* Begin RECORD SET *

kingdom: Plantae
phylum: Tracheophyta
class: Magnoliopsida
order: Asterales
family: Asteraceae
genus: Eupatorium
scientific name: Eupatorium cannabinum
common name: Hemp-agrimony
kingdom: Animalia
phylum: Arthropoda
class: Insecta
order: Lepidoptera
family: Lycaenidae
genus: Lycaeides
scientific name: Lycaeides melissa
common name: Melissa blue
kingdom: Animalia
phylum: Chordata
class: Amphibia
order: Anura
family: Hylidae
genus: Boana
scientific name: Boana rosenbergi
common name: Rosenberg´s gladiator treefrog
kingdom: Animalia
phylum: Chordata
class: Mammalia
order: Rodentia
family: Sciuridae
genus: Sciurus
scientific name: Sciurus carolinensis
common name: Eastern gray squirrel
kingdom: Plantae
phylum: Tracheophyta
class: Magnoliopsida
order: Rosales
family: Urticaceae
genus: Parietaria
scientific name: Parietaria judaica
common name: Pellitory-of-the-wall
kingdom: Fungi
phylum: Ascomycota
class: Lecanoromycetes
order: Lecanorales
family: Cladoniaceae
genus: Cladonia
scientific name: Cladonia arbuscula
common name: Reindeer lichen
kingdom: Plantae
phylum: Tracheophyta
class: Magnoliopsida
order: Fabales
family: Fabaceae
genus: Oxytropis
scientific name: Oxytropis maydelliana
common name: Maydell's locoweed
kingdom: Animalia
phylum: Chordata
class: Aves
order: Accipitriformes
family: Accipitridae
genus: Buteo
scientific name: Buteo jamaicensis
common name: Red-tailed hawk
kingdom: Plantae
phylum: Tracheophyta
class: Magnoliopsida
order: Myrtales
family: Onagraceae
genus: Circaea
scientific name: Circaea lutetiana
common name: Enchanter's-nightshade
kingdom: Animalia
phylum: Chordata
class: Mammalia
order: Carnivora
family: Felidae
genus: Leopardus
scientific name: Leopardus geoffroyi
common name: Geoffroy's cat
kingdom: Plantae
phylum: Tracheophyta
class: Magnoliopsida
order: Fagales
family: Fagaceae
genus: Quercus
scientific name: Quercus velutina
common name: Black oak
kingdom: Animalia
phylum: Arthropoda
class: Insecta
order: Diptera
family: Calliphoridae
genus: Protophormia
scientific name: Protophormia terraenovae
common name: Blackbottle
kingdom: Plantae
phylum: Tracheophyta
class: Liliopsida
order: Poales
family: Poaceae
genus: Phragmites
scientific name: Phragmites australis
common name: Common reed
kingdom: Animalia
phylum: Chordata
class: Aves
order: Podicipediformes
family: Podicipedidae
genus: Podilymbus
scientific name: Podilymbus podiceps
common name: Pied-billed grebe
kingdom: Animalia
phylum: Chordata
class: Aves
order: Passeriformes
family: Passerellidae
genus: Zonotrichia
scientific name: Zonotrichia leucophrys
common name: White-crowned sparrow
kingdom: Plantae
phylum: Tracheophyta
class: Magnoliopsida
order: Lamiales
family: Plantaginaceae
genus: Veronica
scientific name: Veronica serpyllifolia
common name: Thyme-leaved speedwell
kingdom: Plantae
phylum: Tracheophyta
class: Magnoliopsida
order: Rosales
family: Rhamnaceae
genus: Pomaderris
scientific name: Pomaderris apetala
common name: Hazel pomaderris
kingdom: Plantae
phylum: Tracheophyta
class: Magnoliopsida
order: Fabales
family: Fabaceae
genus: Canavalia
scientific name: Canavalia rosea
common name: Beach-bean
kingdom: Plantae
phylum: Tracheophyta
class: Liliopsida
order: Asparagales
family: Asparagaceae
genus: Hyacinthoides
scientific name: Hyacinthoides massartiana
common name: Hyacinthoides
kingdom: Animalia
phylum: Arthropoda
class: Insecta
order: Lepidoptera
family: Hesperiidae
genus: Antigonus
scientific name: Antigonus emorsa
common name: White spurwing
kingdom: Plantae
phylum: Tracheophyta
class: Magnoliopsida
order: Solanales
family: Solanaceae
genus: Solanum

* End RECORD SET *

GIVEN EXERCISE - Can you rename "common name" to "vernacular name" from the line with "order: Podicipediformes" to the line with "common name: Thyme-leaved speedwell" and return only those lines, with nothing else changed?

FULL ANSWER -
order: Podicipediformes
family: Podicipedidae
genus: Podilymbus
scientific name: Podilymbus podiceps
vernacular name: Pied-billed grebe
kingdom: Animalia
phylum: Chordata
class: Aves
order: Passeriformes
family: Passerellidae
genus: Zonotrichia
scientific name: Zonotrichia leucophrys
vernacular name: White-crowned sparrow
kingdom: Plantae
phylum: Tracheophyta
class: Magnoliopsida
order: Lamiales
family: Plantaginaceae
genus: Veronica
scientific name: Veronica serpyllifolia
vernacular name: Thyme-leaved speedwell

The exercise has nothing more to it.